RECORD SET =

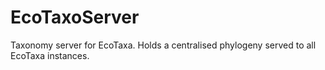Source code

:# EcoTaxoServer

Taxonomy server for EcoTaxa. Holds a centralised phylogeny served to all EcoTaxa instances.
---
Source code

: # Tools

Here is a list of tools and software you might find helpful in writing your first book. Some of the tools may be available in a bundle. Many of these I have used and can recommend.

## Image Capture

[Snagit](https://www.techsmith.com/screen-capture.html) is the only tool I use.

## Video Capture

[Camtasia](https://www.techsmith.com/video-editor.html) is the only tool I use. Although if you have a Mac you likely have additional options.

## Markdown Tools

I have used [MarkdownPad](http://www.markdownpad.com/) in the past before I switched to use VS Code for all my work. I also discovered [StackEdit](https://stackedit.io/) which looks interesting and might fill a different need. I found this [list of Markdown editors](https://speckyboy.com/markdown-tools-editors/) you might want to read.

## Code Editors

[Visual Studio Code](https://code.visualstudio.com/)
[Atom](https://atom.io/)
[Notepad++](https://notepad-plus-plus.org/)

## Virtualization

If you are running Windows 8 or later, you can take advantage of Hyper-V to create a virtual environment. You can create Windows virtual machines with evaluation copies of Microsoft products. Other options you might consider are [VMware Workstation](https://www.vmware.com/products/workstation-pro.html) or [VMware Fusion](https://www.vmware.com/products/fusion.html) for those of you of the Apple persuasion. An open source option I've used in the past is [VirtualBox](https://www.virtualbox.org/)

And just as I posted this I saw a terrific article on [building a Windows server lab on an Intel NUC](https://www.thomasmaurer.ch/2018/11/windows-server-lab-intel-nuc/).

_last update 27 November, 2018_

EXERCISE AIM =
Write out exactly the lines above between the line with "## Code Editors" and the line with "If you are running", inclusive, and nothing beyond them.

SOLUTION =
## Code Editors

[Visual Studio Code](https://code.visualstudio.com/)
[Atom](https://atom.io/)
[Notepad++](https://notepad-plus-plus.org/)

## Virtualization

If you are running Windows 8 or later, you can take advantage of Hyper-V to create a virtual environment. You can create Windows virtual machines with evaluation copies of Microsoft products. Other options you might consider are [VMware Workstation](https://www.vmware.com/products/workstation-pro.html) or [VMware Fusion](https://www.vmware.com/products/fusion.html) for those of you of the Apple persuasion. An open source option I've used in the past is [VirtualBox](https://www.virtualbox.org/)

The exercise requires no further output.